Quand Kilbatchiche se lève et commence à parler, on cède d’abord à l’attrait triple d’une jolie voix, facile et douce, d’un vocabulaire mieux que correct, et d’une tête régulièrement construite, sans bosses ni dépressions inquiétantes, où la mâchoire n’est point monstrueuse, où le crâne, honorable, s’achève en un beau front chimérique. Mais à l’entendre d’abord solliciter – sans brièveté – l’autorisation de poser à un témoin quelques questions, puis exposer – et non compendieusement ! – une série de questions, je juge que c’est lui le plus malade. Parler, avec une fluide élégance qui semble ignorer l’effort, sinon l’effet ; parler, avec une modération de ton qui n’exclut ni la recherche ni l’exaltation ; parler, c’est pour Kilbatchiche un délice, pis qu’un faible, presque une manie.

Pendant qu’il achève une chevaleresque péroraison en faveur de Mme Maîtrejean, Dettwiller lève vers lui une face ahurie, où des yeux roses de lapin albinos clignent, d’admiration ou de sommeil ; Soudy ne détourne même pas son profil coupant où le nez long avance, tandis que le front et le menton fuient ensemble. Ainsi il ressemble, le cheveu long et lisse aidant, à certaines faces de Peaux-Rouges où, entre la joue aplatie et le crâne en pain de sucre, brillent deux yeux tout petits, impénétrables…

Debout et parlant, au-dessus du lapin aux paupières roses et du Peau-Rouge déteint, debout près de l’informe Bélonie, devant Poyer (celui-ci, nous l’avons tous plus ou moins vu, c’est le valet de pied dont on dit : « Sa figure ne me revient pas ») Kilbatchiche continue, de sa voix nette et douce, il continue à leur verser le poison. À travers la nuit où ils se sentent tous descendre, le mot, la phrase les charment encore, confusément, par instant… Même dans l’auditoire, on témoigne une espèce de déférence à la rhétorique de celui que d’aucuns nomment « le sinistre raseur »…

Mais que pense-t-il, celui qui parle à peine, et qui rêve si sombrement, le front sur sa main ? Celui-là, c’est Carouy, qui n’espère plus rien.
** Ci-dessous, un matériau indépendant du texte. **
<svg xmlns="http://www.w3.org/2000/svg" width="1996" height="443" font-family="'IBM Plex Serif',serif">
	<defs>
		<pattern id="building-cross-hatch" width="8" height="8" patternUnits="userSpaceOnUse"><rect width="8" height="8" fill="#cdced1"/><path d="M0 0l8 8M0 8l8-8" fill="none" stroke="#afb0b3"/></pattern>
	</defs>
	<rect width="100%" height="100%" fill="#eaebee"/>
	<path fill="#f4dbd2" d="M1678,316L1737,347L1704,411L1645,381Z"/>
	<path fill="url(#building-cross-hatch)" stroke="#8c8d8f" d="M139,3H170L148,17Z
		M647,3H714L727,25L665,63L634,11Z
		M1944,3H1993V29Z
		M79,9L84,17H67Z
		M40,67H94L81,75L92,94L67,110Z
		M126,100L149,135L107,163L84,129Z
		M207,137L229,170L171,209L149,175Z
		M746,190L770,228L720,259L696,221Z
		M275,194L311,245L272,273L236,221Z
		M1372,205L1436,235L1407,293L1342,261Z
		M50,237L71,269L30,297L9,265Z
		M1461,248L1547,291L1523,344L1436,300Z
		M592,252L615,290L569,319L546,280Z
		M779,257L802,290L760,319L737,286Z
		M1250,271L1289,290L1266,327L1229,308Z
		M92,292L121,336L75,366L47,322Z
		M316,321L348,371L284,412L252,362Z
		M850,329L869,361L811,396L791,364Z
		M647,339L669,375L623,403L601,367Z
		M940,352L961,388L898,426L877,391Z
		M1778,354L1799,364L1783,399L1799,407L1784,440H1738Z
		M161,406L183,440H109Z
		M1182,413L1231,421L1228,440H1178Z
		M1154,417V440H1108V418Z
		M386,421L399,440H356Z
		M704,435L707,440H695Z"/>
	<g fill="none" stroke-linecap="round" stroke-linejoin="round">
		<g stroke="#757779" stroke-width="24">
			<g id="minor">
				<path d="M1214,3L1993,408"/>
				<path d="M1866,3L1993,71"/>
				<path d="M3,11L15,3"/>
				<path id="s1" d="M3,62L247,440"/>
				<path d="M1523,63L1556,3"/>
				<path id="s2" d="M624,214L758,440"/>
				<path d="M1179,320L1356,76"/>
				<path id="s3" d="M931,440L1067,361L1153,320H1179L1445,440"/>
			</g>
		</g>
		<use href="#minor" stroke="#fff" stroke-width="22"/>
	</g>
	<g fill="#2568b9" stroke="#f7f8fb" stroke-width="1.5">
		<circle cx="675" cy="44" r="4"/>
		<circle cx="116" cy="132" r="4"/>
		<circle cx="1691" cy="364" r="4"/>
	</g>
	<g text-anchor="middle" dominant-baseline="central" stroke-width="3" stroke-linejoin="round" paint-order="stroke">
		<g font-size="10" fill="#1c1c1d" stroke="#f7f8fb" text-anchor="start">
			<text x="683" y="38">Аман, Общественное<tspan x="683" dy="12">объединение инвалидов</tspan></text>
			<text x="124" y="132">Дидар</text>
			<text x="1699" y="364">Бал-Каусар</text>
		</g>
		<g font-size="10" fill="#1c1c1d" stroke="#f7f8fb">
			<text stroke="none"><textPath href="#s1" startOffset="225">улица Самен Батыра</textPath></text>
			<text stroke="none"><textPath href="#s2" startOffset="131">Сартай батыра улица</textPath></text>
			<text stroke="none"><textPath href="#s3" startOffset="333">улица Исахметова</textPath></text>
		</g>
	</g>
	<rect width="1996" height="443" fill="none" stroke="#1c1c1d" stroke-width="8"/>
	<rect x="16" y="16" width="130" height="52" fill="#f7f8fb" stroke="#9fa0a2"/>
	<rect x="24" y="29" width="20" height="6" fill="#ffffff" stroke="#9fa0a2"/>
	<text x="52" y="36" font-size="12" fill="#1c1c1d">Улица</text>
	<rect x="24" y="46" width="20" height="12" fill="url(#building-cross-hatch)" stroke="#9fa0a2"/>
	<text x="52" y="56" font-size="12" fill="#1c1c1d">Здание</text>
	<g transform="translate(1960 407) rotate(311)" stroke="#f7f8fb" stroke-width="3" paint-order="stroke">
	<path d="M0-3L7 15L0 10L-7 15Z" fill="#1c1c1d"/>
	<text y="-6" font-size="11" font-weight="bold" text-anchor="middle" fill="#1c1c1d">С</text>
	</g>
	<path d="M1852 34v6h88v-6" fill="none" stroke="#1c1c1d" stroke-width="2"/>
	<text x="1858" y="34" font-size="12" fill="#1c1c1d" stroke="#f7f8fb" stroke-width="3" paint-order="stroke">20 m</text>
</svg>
Croit-il encore à la solidarité de ceux que nous avons appelés, romanesquement, la « bande » ? Il ne s’est pas tourné une seule fois vers eux, aujourd’hui. Il n’a rien demandé, autour de lui, à ces visages où je cherche en vain le sceau d’une fraternité redoutable. Éteints par l’internement, comme Bélonie, comme Dettwiller, ou secoués, comme Callemin, d’une gaieté méprisante, ils ont l’air de gens que les hasards du meurtre et du vol rassemblèrent ici. Je ne parviens pas à sentir, entre eux, cette chaleur de prosélytisme, cette émotion cachée, un peu démentielle, qui hausserait une association de coquins au niveau d’une phalange d’insurgés… Est-ce à cela que rêve Carouy, désabusé ? Il n’a pas l’air féroce, il a l’air sagace. Son nez ouvert, son œil, sont d’un chien subtil ; le dernier « chien sage », comme disent les chasseurs, d’une meute démoralisée, où l’on a commencé à s’entre-mordre…

Dirai-je les cheveux courts, le col blanc, la lavallière à pois et le sarrau de Mme Maîtrejean ? On a fait à cette jeune femme qui figure, déguisée, en plein midi, aux audiences d’assises, un succès auquel je ne puis rien ajouter. Elle n’a besoin de personne. Son innocence agressive ignore le trouble, et – son costume autorise la comparaison – nulle actrice ne fit paraître sur les planches un « culot » égal au sien. Culot qui demeure pédagogique – sa vive parole enseigne et châtie, le président Couinaud en sait quelque chose ! J’ai bien cru, un moment, qu’elle allait lui coller cinq cents lignes. À cause du sarrau d’écolière, on s’est écrié : « C’est Claudine ! » mais dès qu’elle parle, on s’aperçoit que c’est « Mademoiselle ».